When we think of memory, even before we turn to a lexicon to come up with cognates, we readily remember multiple levels of the word’s meaning. Memory can be about how we remember or recollect those who left us, and in Memoriam Mam-Luft fleshes out those multiple meanings in movement. Thecompany of eight dancers—two male, six female—rivet attention over the two acts, with a group of older extras in their 50s and 60’s adding poignancy. Among other things, the choreography deals with the loss of memory through Alzheimer’s disease or dementia.
Memoriam is episodic, sometimes with the full cast of dancers and extras, at others focusing on a couple that periodically reappears. Through movement and acting that includes several sequences of complex movements and hand gesticulation, the young man and woman travel through a desolate emotional journey that depicts her gradual loss of memory. To leaven the emotional impact, ensemble sequences depict game playing and social dancing.

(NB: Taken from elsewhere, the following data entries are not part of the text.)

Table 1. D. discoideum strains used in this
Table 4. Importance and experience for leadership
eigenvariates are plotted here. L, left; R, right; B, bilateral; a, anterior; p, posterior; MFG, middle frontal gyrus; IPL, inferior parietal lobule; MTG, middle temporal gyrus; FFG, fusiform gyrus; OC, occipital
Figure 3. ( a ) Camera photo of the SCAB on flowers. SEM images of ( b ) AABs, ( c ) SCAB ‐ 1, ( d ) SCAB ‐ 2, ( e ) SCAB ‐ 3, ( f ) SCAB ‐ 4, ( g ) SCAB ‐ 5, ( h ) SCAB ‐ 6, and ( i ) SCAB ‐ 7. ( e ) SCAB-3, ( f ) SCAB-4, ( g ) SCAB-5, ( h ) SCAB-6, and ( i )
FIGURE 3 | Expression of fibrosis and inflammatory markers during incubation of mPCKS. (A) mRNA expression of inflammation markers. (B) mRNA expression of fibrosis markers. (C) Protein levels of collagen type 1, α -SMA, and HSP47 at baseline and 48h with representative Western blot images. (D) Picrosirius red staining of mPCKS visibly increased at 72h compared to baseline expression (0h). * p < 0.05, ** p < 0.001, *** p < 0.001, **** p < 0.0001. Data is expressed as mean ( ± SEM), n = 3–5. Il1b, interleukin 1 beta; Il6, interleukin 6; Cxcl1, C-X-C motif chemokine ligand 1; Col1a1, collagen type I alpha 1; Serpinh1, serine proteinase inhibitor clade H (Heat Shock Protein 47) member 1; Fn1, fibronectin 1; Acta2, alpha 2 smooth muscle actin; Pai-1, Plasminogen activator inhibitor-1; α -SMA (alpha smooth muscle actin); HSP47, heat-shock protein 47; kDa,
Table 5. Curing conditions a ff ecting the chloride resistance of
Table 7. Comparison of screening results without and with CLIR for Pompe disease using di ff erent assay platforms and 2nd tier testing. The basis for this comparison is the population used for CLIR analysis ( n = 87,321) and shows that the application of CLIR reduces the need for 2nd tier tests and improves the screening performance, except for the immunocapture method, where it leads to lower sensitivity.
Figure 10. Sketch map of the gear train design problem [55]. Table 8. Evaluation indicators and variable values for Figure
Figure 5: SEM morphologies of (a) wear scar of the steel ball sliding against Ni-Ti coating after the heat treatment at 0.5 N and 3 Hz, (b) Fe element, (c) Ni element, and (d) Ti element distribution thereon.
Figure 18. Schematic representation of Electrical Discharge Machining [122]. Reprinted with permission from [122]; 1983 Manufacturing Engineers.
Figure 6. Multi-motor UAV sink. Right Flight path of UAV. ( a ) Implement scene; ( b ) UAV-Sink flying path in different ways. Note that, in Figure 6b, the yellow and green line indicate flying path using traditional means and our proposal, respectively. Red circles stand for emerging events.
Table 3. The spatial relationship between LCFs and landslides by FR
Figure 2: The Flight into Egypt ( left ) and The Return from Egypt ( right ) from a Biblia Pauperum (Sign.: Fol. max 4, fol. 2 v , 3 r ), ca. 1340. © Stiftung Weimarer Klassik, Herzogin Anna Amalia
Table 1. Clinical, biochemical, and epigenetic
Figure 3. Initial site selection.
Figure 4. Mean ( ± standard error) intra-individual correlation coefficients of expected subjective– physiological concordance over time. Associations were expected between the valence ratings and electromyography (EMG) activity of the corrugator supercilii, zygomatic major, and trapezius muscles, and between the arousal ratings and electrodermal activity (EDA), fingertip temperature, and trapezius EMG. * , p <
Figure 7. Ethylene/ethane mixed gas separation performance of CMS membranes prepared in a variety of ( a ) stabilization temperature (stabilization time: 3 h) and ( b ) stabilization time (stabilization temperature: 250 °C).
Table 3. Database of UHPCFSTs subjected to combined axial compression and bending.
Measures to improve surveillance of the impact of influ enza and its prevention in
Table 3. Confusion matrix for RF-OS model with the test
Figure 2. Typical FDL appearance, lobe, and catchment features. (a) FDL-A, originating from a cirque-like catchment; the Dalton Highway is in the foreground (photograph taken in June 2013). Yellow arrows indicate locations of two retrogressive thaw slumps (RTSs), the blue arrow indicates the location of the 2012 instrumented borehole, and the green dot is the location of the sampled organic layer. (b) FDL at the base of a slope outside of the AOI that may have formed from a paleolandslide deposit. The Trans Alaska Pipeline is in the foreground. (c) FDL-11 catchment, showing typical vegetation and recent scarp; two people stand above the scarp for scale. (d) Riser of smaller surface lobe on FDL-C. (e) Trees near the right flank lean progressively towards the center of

The visual and aural elements of Mam-Luft’s production come together cohesively: side lighting throughout is juxtaposed with scenes in which the leading couple is isolated in a pool of light. Scenes begin and end with blackouts or by lowering and raising the curtain. In several sequences, flashlights attached to the arms of dancers provide low illumination and create patterns against a black cyclorama. In others, the dancers move in front of a rear screen, sometimes with laser projections, or at others, grainy home movies—silent, black-and-white records of parties, picnics, sports, beach games. Costumes are casual rehearsal wear. The mysterious music is often unrelated to the mood: a raspy voice singing blues, stretches of repetitive rhythmic patterns, minimalism, electronic sounds—or silence.
With endlessly inventive choreography, athletic and daring dancers (who are uniformly superb) Memoriam is an experience to be savored, and to be remembered.